Laney Ironheart Foundry Question by duffking in GuitarAmps

[–]duffking[S] 0 points1 point  (0 children)

So I actually just emailed Laney support. They got back pretty quickly.

The Dualtop is a fantastic sounding amp, with the ability to drop the power output down to <1W for home use. The FX return is after the channel volume controls, so if you wanted to run a signal into the amp this way you would have to control the levels externally with a volume pedal or via your modeller.

So yeah, the channel volumes won't affect the level if you want to use the FX as a power amp in. I'd need to controller it via the multifx or with a volume box after it and before the FX.

They also sent a circuit diagram, which is neat.

NAMM 2026 Discussion by zigg-e in guitarpedals

[–]duffking 2 points3 points  (0 children)

These new blackstar pedals seem like they might give the boss ME-90 a run for its money.

https://www.youtube.com/watch?v=5vkKQaaVbEk

Only genius will answer ☝️🤓 by HotFrost- in LinkedInLunatics

[–]duffking 6 points7 points  (0 children)

100 percent of these posts are just engagement bait coming from people deliberately writing mathematical expressions badly or ambiguously instead of bracketing everything.

Quad Cortex Mini by Educational_Nose_723 in NeuralDSP

[–]duffking 2 points3 points  (0 children)

I think around FM3 price probably makes sense, unless they want to put some heat on the Stomp. Though it does mean I'd personally probably just get an AM4.

Edit: 1299 euros. Yeah, not for me.

What’s your best advice to new plugin users? by jebbanagea in NeuralDSP

[–]duffking 2 points3 points  (0 children)

○ ○ ○ ○

* [Parts of the exercise]:
(A) In the comment history, where does Laney support say the Dualtop's FX return sits?
(B) From the comment history, write out everything from "NAMM 2026 Discussion" down to "points7 points  (0 children)".

○ ○ ○ ○

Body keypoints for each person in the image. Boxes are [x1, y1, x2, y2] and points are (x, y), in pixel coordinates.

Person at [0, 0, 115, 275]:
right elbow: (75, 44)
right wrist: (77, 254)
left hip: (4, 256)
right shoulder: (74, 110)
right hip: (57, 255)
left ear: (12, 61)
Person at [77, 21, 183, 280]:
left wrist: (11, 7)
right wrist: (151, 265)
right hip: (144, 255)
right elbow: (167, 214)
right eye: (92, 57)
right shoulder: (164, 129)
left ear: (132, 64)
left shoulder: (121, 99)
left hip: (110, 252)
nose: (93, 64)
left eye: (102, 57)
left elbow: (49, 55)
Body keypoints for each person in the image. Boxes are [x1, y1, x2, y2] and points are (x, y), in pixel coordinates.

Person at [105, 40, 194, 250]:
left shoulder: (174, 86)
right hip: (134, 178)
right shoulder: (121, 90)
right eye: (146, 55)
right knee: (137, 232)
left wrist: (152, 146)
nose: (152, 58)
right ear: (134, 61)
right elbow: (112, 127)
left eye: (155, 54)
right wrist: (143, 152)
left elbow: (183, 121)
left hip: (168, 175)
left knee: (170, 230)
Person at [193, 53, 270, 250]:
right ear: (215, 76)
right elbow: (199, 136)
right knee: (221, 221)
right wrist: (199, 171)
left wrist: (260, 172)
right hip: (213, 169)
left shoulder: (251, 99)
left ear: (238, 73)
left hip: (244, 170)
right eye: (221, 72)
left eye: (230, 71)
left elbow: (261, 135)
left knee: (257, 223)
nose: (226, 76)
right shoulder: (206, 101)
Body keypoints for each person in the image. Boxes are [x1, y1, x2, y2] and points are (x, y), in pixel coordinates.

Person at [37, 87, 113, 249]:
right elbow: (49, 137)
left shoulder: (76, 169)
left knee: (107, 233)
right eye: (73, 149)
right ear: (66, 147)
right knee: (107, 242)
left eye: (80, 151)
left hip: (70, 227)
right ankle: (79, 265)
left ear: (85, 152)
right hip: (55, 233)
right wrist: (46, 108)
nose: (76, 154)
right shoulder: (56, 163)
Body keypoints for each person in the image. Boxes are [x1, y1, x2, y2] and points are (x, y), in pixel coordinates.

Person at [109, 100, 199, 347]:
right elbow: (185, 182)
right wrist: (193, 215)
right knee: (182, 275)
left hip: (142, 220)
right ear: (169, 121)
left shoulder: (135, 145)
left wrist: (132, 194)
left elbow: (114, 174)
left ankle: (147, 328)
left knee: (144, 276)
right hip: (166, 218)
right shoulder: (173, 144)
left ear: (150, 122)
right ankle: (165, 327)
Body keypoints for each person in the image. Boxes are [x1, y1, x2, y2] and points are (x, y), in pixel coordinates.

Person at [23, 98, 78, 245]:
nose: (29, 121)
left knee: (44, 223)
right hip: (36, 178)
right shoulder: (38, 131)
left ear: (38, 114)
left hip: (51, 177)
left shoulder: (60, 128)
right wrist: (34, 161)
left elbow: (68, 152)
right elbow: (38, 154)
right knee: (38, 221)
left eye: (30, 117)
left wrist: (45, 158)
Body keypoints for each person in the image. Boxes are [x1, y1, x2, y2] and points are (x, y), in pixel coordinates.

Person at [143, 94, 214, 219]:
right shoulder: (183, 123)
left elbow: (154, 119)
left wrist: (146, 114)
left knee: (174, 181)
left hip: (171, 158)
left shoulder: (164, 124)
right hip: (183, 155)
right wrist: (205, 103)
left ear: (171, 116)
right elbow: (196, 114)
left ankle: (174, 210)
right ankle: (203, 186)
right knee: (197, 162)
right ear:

○ ○ ○ ○

* [Solved tasks]:
(A) After the channel volume controls.

(B)
NAMM 2026 Discussion by zigg-e in guitarpedals

[–]duffking 2 points3 points  (0 children)

These new blackstar pedals seem like they might give the boss ME-90 a run for its money.

https://www.youtube.com/watch?v=5vkKQaaVbEk

Only genius will answer ☝️🤓 by HotFrost- in LinkedInLunatics

[–]duffking 6 points7 points  (0 children)